Instructions for the task:
Please transcribe every line of the data below, keeping each character and the original order unchanged.

Saved entries
_ _ _ _ _ _ _

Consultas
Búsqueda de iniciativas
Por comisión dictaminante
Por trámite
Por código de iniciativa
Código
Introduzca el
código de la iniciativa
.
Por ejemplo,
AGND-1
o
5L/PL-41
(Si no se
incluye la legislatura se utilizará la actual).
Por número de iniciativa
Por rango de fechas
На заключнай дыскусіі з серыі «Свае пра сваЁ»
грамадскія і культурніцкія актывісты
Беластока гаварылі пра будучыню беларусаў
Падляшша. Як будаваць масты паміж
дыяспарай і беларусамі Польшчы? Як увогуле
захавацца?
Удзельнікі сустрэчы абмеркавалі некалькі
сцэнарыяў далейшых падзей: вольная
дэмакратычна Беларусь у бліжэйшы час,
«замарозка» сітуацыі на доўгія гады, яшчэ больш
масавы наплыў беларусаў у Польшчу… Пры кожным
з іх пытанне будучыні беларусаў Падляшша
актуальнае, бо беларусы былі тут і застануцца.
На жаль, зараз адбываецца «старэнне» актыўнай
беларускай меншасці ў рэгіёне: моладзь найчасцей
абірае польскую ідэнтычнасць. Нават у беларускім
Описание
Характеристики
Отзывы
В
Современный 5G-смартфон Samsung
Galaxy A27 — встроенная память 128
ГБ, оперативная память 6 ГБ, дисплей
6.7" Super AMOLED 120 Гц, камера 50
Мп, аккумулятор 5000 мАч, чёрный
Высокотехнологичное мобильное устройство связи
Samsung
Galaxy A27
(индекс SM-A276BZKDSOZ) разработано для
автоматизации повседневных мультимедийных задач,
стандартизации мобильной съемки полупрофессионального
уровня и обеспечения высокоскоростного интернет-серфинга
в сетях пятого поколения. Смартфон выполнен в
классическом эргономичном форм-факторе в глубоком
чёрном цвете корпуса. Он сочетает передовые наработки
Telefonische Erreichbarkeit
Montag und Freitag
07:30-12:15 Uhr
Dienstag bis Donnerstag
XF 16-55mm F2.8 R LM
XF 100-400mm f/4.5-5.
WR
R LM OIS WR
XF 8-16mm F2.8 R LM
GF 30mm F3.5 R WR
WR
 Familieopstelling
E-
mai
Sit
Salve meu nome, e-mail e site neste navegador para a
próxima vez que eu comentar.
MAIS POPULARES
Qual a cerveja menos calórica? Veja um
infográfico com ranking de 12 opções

_ _ _ _ _ _ _

Answer section:
Consultas
Búsqueda de iniciativas
Por comisión dictaminante
Por trámite
Por código de iniciativa
Código
Introduzca el
código de la iniciativa
.
Por ejemplo,
AGND-1
o
5L/PL-41
(Si no se
incluye la legislatura se utilizará la actual).
Por número de iniciativa
Por rango de fechas
На заключнай дыскусіі з серыі «Свае пра сваЁ»
грамадскія і культурніцкія актывісты
Беластока гаварылі пра будучыню беларусаў
Падляшша. Як будаваць масты паміж
дыяспарай і беларусамі Польшчы? Як увогуле
захавацца?
Удзельнікі сустрэчы абмеркавалі некалькі
сцэнарыяў далейшых падзей: вольная
дэмакратычна Беларусь у бліжэйшы час,
«замарозка» сітуацыі на доўгія гады, яшчэ больш
масавы наплыў беларусаў у Польшчу… Пры кожным
з іх пытанне будучыні беларусаў Падляшша
актуальнае, бо беларусы былі тут і застануцца.
На жаль, зараз адбываецца «старэнне» актыўнай
беларускай меншасці ў рэгіёне: моладзь найчасцей
абірае польскую ідэнтычнасць. Нават у беларускім
Описание
Характеристики
Отзывы
В
Современный 5G-смартфон Samsung
Galaxy A27 — встроенная память 128
ГБ, оперативная память 6 ГБ, дисплей
6.7" Super AMOLED 120 Гц, камера 50
Мп, аккумулятор 5000 мАч, чёрный
Высокотехнологичное мобильное устройство связи
Samsung
Galaxy A27
(индекс SM-A276BZKDSOZ) разработано для
автоматизации повседневных мультимедийных задач,
стандартизации мобильной съемки полупрофессионального
уровня и обеспечения высокоскоростного интернет-серфинга
в сетях пятого поколения. Смартфон выполнен в
классическом эргономичном форм-факторе в глубоком
чёрном цвете корпуса. Он сочетает передовые наработки
Telefonische Erreichbarkeit
Montag und Freitag
07:30-12:15 Uhr
Dienstag bis Donnerstag
XF 16-55mm F2.8 R LM
XF 100-400mm f/4.5-5.
WR
R LM OIS WR
XF 8-16mm F2.8 R LM
GF 30mm F3.5 R WR
WR
 Familieopstelling
E-
mai
Sit
Salve meu nome, e-mail e site neste navegador para a
próxima vez que eu comentar.
MAIS POPULARES
Qual a cerveja menos calórica? Veja um
infográfico com ranking de 12 opções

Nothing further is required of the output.